Indonesia’s civil service has a dual system of positions. Every civil servant has a rank (Golongan, ranging from 1a to 4d) and of position. The positions can be structural (Eschalon IVb-Ia)—mainly managerial, although it includes some high-level advisors, or functional, for instance lawyer, teacher. There is no formal job classification in the civil service. Entry ranks are mainly determined by education level, and increases in rank are largely driven by seniority—with a maximum rank depending on the entry level of the civil servant.

Civil Service Pay
Civil servants are paid according to rank, seniority, and position. The pay scales according to rank include several elements: a base wage, a family allowance, a children’s allowance, a food allowance, and some other incidental allowances. Since the crisis, pay increases have also been given in the form of an allowance, not in the form of an increased base wage. In addition to the base wage and allowances, many positions either have a functional allowance, or a structural allowance. These allowances can for some positions be significantly larger than the other pay elements. For instance, a Rank IV, Eschelon Ia receives Rp. 1,150,000 ($120) in base wage and allowances, but Rp. 4,5 million ($500) in structural allowances per month.

There has long been a general perception that Indonesia’s civil service was underpaid. Studies undertaken by the World Bank and others since the early 1980s often record the perception of civil servants that they do not receive a "living wage." In part this perception may have been fed by the convoluted pay system as described, in part the problem of underpayment seems to have been real at least for some periods in the past. Currently, however—and after heavy pay increases over the last two years—the average civil servant no longer seems to be underpaid compared to Indonesia’s private sector (Table 3)

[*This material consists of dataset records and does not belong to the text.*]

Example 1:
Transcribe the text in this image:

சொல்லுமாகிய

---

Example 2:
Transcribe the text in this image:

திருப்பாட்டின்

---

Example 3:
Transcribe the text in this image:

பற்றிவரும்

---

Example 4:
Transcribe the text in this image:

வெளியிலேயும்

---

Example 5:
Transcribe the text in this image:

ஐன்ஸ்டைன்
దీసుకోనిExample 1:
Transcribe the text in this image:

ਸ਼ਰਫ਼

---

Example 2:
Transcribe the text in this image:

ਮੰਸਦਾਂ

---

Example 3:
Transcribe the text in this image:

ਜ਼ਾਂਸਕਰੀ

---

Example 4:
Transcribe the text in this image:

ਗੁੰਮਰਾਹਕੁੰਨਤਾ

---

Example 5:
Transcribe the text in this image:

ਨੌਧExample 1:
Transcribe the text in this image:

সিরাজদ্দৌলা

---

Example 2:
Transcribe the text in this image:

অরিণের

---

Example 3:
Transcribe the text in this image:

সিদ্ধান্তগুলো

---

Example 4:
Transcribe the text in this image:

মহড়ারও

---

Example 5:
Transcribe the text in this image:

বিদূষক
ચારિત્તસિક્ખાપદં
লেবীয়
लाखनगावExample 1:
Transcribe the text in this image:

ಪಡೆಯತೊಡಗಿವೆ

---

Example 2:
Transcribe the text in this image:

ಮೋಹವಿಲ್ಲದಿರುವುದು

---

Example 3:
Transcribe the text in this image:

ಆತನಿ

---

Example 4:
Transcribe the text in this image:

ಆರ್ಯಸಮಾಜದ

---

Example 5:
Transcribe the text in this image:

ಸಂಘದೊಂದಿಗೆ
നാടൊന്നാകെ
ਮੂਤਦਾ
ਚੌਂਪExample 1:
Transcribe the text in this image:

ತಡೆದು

All civil servants are paid from the central budget—either through the central allocation for personnel (DIK), or through the Subsidi Daerah Otonom or SDO grant to the regions. Both DIK funds and SDO funds are first transferred to the regional treasury offices (KPKNs). For central and deconcentrated units, representatives of these units deliver a full list of civil servants working in their unit to the KPKN each month, together with proof of any material change that affects the wage bill (promotion, marriage, etc.). The KPKNs check their correctness—although they have no independent source of information, and upon approval, transfer the appropriate amount of money to the (commercial) bank account of the work unit. The Finance section in the work unit takes care of payment. For higher-level staff this is increasingly done by direct deposit of the payroll in an individual civil servant’s account, but for most staff it is still done in cash.

The focus on development and the accompanying expansion of the development budget during the New Order combined with a "balanced budget" philosophy brought on the one hand suppression of the wage bill, but on the other opportunities for diverting money from the development budget to supplement salaries. Some, in the form of honoraria and management fees were generally considered as part of the system. Others—such as abuse of procurement—were not, but became the cornerstone of an elaborate patronage system.

Box 1: Indonesian Civil Service – Informal Patronage Behavior

Through what many acknowledge to be a semi-formalized system, significant discretionary allowances are distributed by top management in individual agencies to their subordinates in exchange for loyalty and, frequently, collusion in malfeasance. Membership in such personal loyalty networks is reputed to be pervasive, ensuring that officials can accept bribes and kickbacks without fear of reprise, since their colleagues are likely to be engaged in the same practice. The existence of discretionary allowances locks staff into a loyalty network that enables extra-budgetary transactions to be conducted and shared under protected conditions.

This system appears to be enabled by the significant contribution of the development (non-recurrent) budget to civil service rewards. Requirements for its continued operation include a continued commitment to project financing by donors across a wide spectrum of agencies, and the current dysfunctional split between the routine and development budgets, which allows for inadequate project supervision.